Recorded data
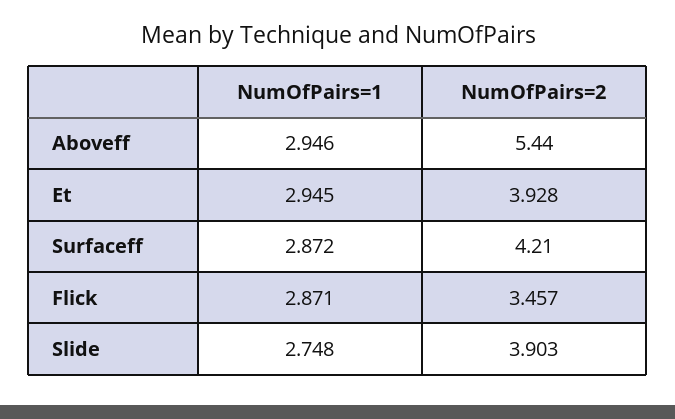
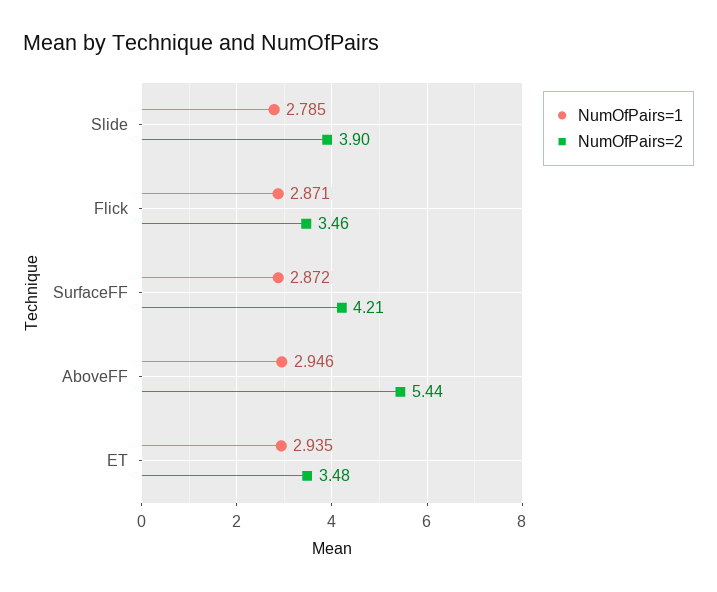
NumOfPairs=1, Et: 2.945 -> 2.935
NumOfPairs=2, Et: 3.928 -> 3.48
NumOfPairs=1, Slide: 2.748 -> 2.785

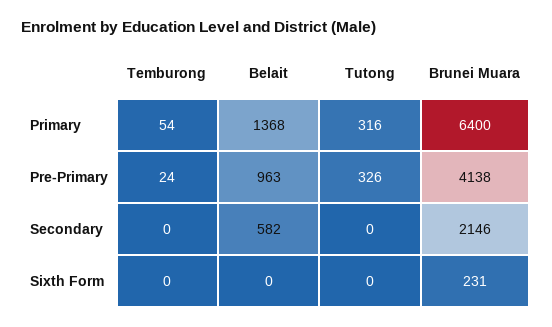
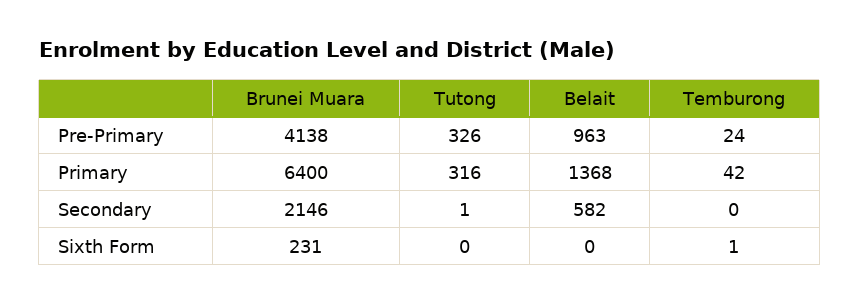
Temburong, Primary: 54 -> 42
Tutong, Secondary: 0 -> 1
Temburong, Sixth Form: 0 -> 1

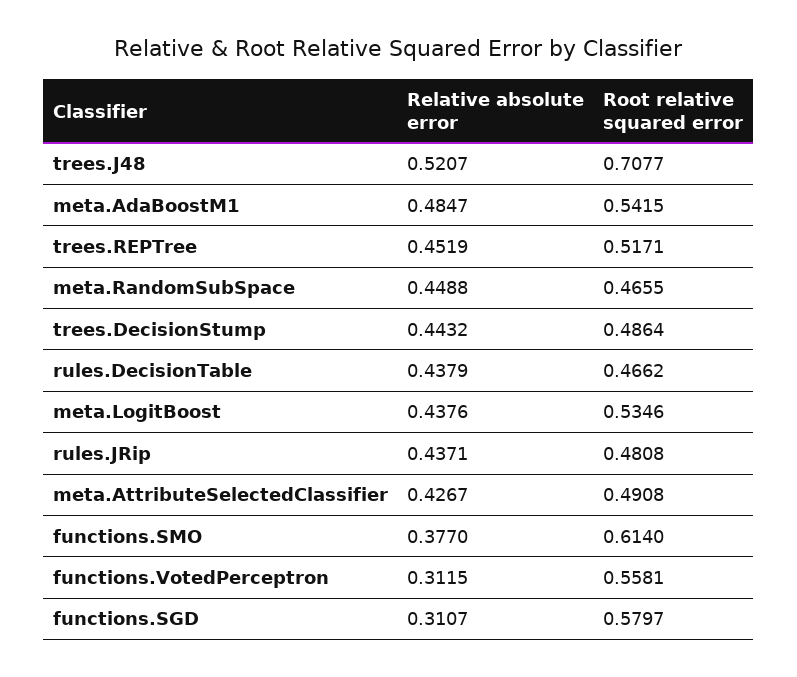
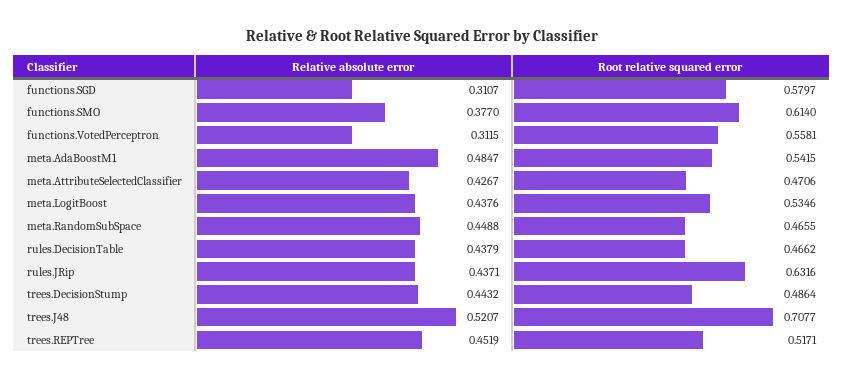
Root relative squared error, rules.JRip: 0.4808 -> 0.6316
Root relative squared error, meta.AttributeSelectedClassifier: 0.4908 -> 0.4706

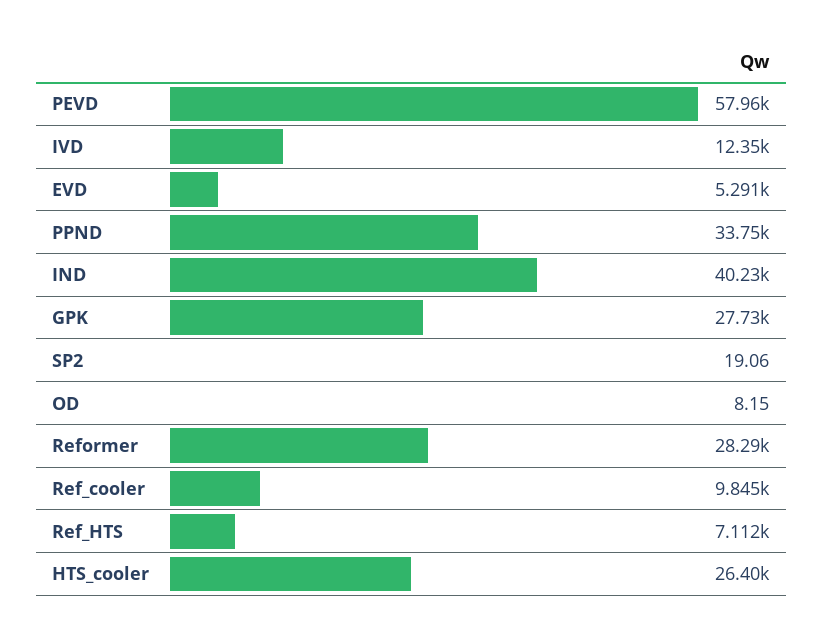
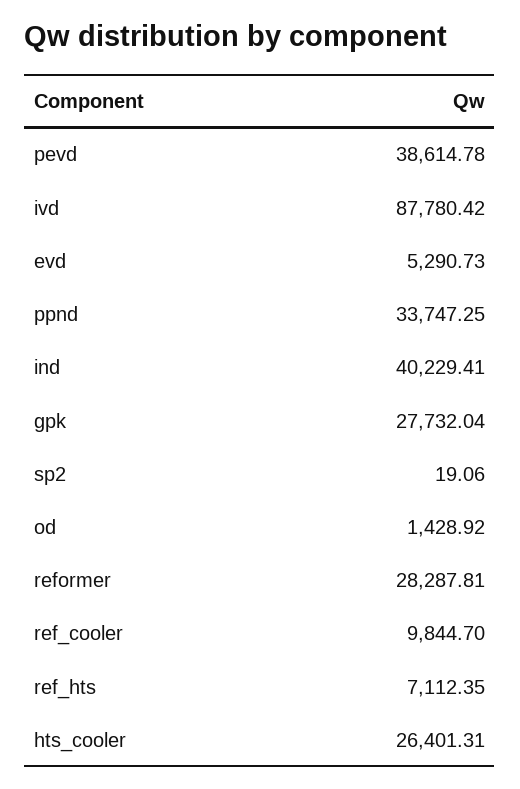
PEVD: 57960 -> 38614.78
IVD: 12350 -> 87780.42
OD: 8.15 -> 1428.92

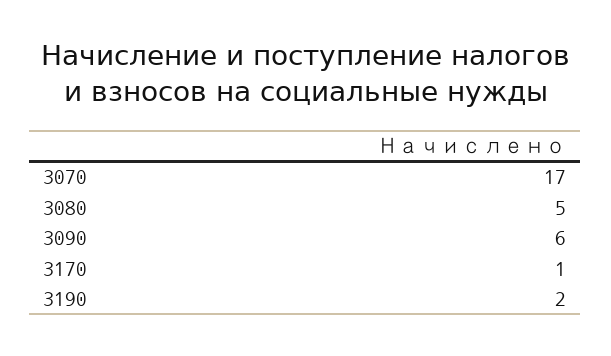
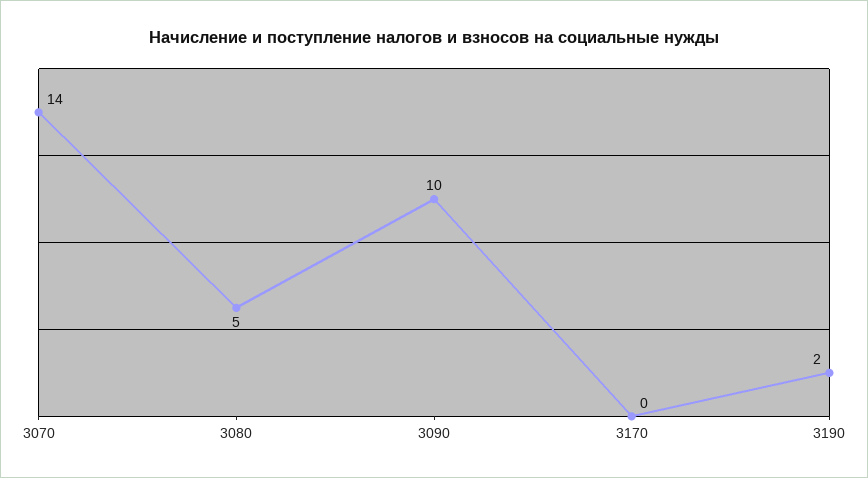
3070: 17 -> 14
3090: 6 -> 10
3170: 1 -> 0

The problem
Return the preceding entries verbatim, with the pictures excluded.

Solution to the exercise
NumOfPairs=1, Et: 2.945 -> 2.935
NumOfPairs=2, Et: 3.928 -> 3.48
NumOfPairs=1, Slide: 2.748 -> 2.785

Temburong, Primary: 54 -> 42
Tutong, Secondary: 0 -> 1
Temburong, Sixth Form: 0 -> 1

Root relative squared error, rules.JRip: 0.4808 -> 0.6316
Root relative squared error, meta.AttributeSelectedClassifier: 0.4908 -> 0.4706

PEVD: 57960 -> 38614.78
IVD: 12350 -> 87780.42
OD: 8.15 -> 1428.92

3070: 17 -> 14
3090: 6 -> 10
3170: 1 -> 0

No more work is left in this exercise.